The consultant believes that research and education are two of the most important aspects of the Museum's mission. The research issues should be those that are publicly important to counteract negative publicity that farmers and ranchers are being given. He feels that programs should be transmitted directly to classrooms. A film could be made, for example, of his intensive grazing system at his farm. The film would be educational now and ultimately be historical.

Dr. Sanchez feels there has not been a conflict of interest with any of the board members or leaders in the foundation. He feels most are not there for financial gain nor anyone wanting to do anything other than its mission, which is to preserve, collect and educate the public of the positive side of agriculture. People have differences of opinion; they state their differences, vote on it, and then move on with what the majority wants.

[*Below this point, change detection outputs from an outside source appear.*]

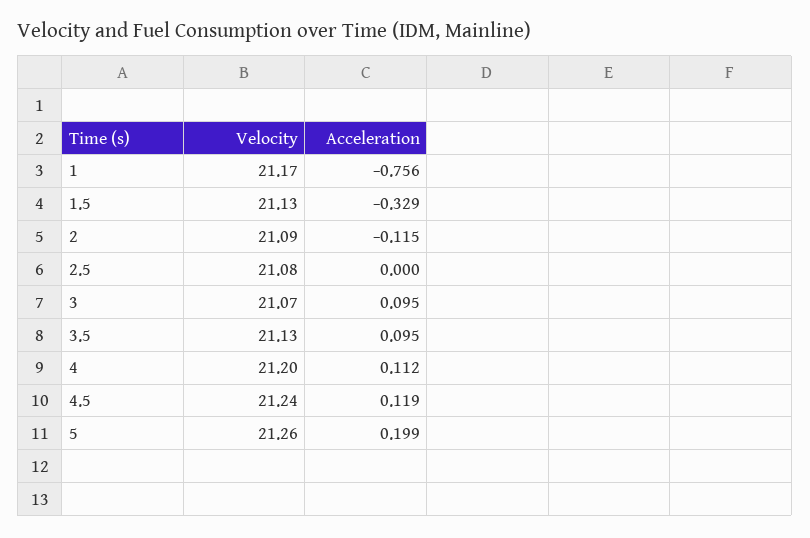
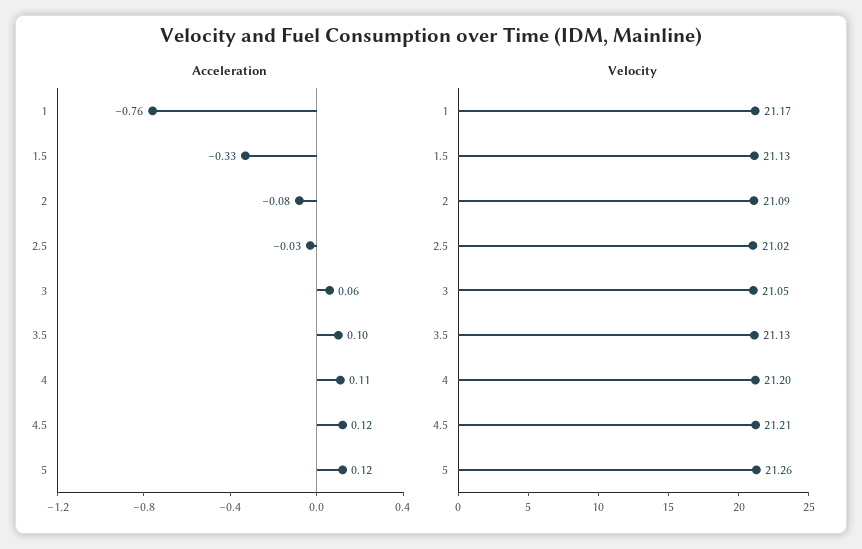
Acceleration, 2: -0.115 -> -0.08
Velocity, 2.5: 21.08 -> 21.02
Acceleration, 2.5: 0 -> -0.03
Velocity, 3: 21.07 -> 21.05
Acceleration, 3: 0.095 -> 0.06
Velocity, 4.5: 21.24 -> 21.21
Acceleration, 5: 0.199 -> 0.12

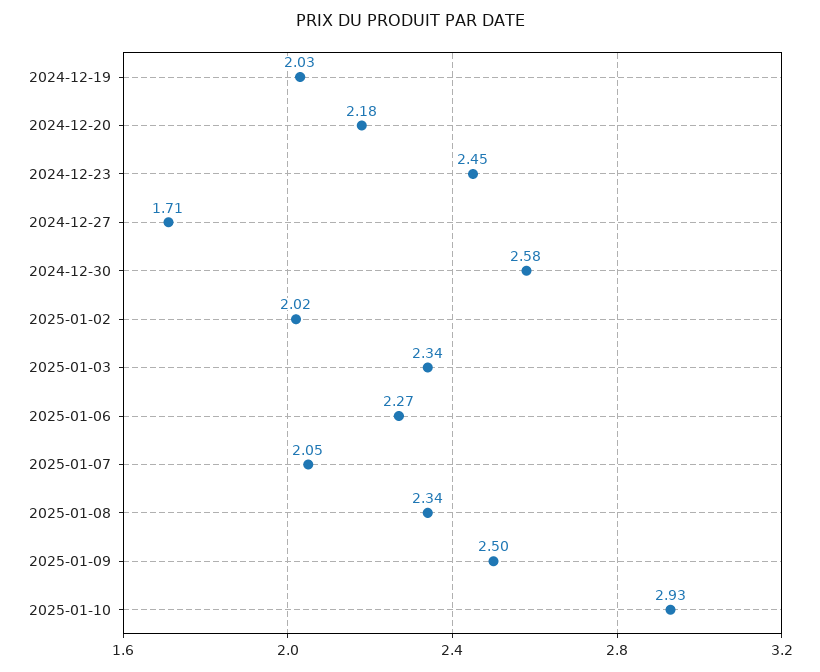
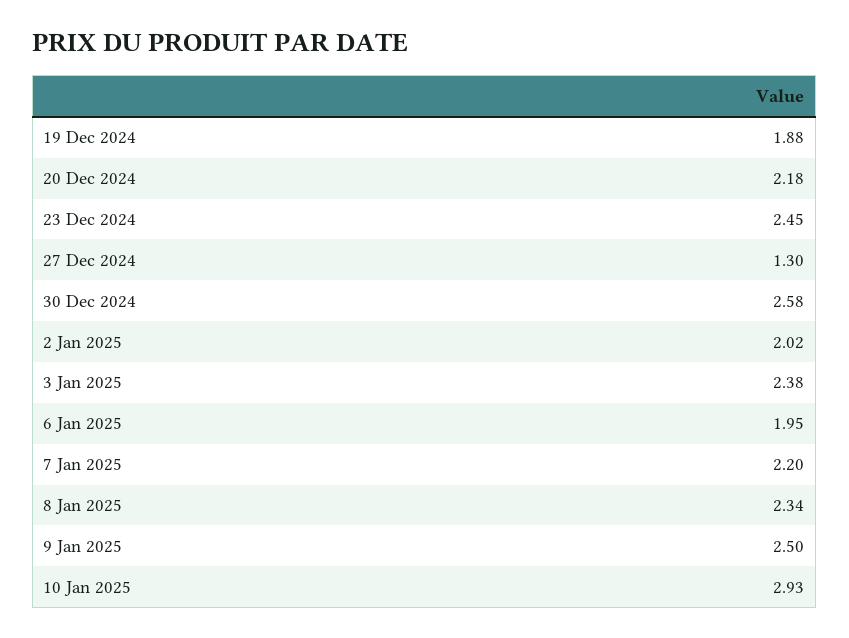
2024-12-19: 2.03 -> 1.88
2024-12-27: 1.71 -> 1.3
2025-01-03: 2.34 -> 2.38
2025-01-06: 2.27 -> 1.95
2025-01-07: 2.05 -> 2.2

The consultant feels the best way to acknowledge the contributions of the very earliest people who worked with Dr. Thomas and Dr. Stephens would be to include them in a filmed orientation session welcoming visitors to the Museum. He feels this would be more attention-grabbing than a plaque on the wall.

Dr. Sanchez feels that the process of starting the Museum was easier than he expected. He feels that Governor Bruce King was very committed to the idea and was instrumental in getting the Museum off the ground.

His vision for the future of the Museum would be to have the exhibits be on a par with the Natural History Museum in Denver. He hopes to see established groups such as the Farm Bureau and the Chile Institute meet at the Museum and the community use the patio for weddings, festivals and the like.

He would also see a farmers' market supplying fresh fruits and vegetables and feels that children would find it rewarding to see milk turn into cheese and butter. He would like the Museum to show what the producers are doing for the environment and the research on such things as raising the oxygen level of water being returned to the Rio Grande and the effects of hormones on beef, etc.

He feels that perhaps in twenty years the Museum will be self-sufficient and that farmers and ranchers from all over the state will develop a sense of ownership in the Museum, realizing that an individual cannot do the research or the facility to tell the complete story.

Tape 2, Side B

Dr. Sanchez feels the Museum will be a good balance to the other museums in the state. It's the largest museum built in the last twenty years in the United States and it will be the largest agricultural museum. The real emphasis will be on the early settlers and also be a forum on all the land issues that come up in New Mexico.

Finally, he refers to a family history, Dawn Comes to Jarales, as a good source of material.